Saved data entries
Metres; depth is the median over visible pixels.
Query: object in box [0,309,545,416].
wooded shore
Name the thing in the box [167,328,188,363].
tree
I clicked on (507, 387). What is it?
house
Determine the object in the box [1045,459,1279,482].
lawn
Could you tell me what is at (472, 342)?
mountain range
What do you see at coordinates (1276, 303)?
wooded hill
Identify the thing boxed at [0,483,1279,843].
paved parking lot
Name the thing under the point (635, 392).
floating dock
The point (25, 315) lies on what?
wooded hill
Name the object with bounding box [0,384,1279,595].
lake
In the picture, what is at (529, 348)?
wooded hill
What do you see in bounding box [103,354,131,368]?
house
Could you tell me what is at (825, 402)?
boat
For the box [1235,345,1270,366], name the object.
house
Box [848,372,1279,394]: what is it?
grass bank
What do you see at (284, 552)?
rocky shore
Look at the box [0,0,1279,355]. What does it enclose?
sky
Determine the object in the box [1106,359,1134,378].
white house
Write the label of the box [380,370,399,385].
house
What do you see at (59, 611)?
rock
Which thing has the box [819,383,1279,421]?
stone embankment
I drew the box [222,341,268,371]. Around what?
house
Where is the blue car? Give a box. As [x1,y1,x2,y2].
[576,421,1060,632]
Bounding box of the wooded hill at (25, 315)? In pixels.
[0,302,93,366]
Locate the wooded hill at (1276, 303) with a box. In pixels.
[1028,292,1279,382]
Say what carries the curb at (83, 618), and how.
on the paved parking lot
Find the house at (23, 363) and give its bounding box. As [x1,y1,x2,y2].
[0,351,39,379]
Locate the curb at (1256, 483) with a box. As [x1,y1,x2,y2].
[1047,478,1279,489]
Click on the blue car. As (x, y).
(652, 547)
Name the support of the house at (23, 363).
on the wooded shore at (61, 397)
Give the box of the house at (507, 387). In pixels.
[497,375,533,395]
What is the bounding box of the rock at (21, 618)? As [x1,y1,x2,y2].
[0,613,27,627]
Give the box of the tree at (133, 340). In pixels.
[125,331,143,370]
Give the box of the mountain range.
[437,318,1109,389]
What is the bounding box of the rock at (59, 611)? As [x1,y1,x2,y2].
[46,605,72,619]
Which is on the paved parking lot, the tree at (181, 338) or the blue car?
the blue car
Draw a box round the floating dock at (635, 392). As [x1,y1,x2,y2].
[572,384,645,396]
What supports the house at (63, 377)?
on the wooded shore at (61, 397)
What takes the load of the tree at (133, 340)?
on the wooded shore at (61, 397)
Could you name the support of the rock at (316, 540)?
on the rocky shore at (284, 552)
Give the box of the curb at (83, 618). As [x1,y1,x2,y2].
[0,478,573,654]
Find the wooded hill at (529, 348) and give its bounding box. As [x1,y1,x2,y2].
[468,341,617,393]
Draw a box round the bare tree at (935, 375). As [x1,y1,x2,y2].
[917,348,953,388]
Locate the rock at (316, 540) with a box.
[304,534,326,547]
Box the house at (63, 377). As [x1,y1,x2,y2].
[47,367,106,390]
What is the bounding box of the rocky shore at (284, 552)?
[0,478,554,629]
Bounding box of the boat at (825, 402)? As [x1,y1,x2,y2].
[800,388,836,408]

EXERCISE DIRECTIONS >>
Letter for letter, copy all of the entries above.

RESPONSE BELOW >>
Metres; depth is the median over visible pixels.
Query: object in box [0,309,545,416].
wooded shore
Name the thing in the box [167,328,188,363].
tree
I clicked on (507, 387). What is it?
house
Determine the object in the box [1045,459,1279,482].
lawn
Could you tell me what is at (472, 342)?
mountain range
What do you see at coordinates (1276, 303)?
wooded hill
Identify the thing boxed at [0,483,1279,843].
paved parking lot
Name the thing under the point (635, 392).
floating dock
The point (25, 315) lies on what?
wooded hill
Name the object with bounding box [0,384,1279,595].
lake
In the picture, what is at (529, 348)?
wooded hill
What do you see in bounding box [103,354,131,368]?
house
Could you tell me what is at (825, 402)?
boat
For the box [1235,345,1270,366], name the object.
house
Box [848,372,1279,394]: what is it?
grass bank
What do you see at (284, 552)?
rocky shore
Look at the box [0,0,1279,355]. What does it enclose?
sky
Determine the object in the box [1106,359,1134,378].
white house
Write the label of the box [380,370,399,385].
house
What do you see at (59, 611)?
rock
Which thing has the box [819,383,1279,421]?
stone embankment
I drew the box [222,341,268,371]. Around what?
house
Where is the blue car? Give a box. As [x1,y1,x2,y2].
[576,421,1060,632]
Bounding box of the wooded hill at (25, 315)? In pixels.
[0,302,93,366]
Locate the wooded hill at (1276, 303) with a box. In pixels.
[1028,292,1279,382]
Say what carries the curb at (83, 618), and how.
on the paved parking lot
Find the house at (23, 363) and give its bounding box. As [x1,y1,x2,y2].
[0,351,39,379]
Locate the curb at (1256, 483) with a box. As [x1,y1,x2,y2].
[1047,478,1279,489]
Click on the blue car. As (x, y).
(652, 547)
Name the support of the house at (23, 363).
on the wooded shore at (61, 397)
Give the box of the house at (507, 387). In pixels.
[497,375,533,395]
What is the bounding box of the rock at (21, 618)? As [x1,y1,x2,y2].
[0,613,27,627]
Give the box of the tree at (133, 340). In pixels.
[125,331,143,370]
Give the box of the mountain range.
[437,318,1109,389]
What is the bounding box of the rock at (59, 611)? As [x1,y1,x2,y2].
[46,605,72,619]
Which is on the paved parking lot, the tree at (181, 338) or the blue car?
the blue car
Draw a box round the floating dock at (635, 392). As [x1,y1,x2,y2].
[572,384,645,396]
What supports the house at (63, 377)?
on the wooded shore at (61, 397)
What takes the load of the tree at (133, 340)?
on the wooded shore at (61, 397)
Could you name the support of the rock at (316, 540)?
on the rocky shore at (284, 552)
Give the box of the curb at (83, 618). As [x1,y1,x2,y2].
[0,478,573,654]
Find the wooded hill at (529, 348) and give its bounding box. As [x1,y1,x2,y2].
[468,341,617,393]
Draw a box round the bare tree at (935, 375). As [x1,y1,x2,y2].
[917,348,953,388]
Locate the rock at (316, 540) with a box.
[304,534,326,547]
Box the house at (63, 377). As [x1,y1,x2,y2].
[47,367,106,390]
What is the bounding box of the rocky shore at (284, 552)?
[0,478,554,629]
Bounding box of the boat at (825, 402)? As [x1,y1,x2,y2].
[800,388,836,408]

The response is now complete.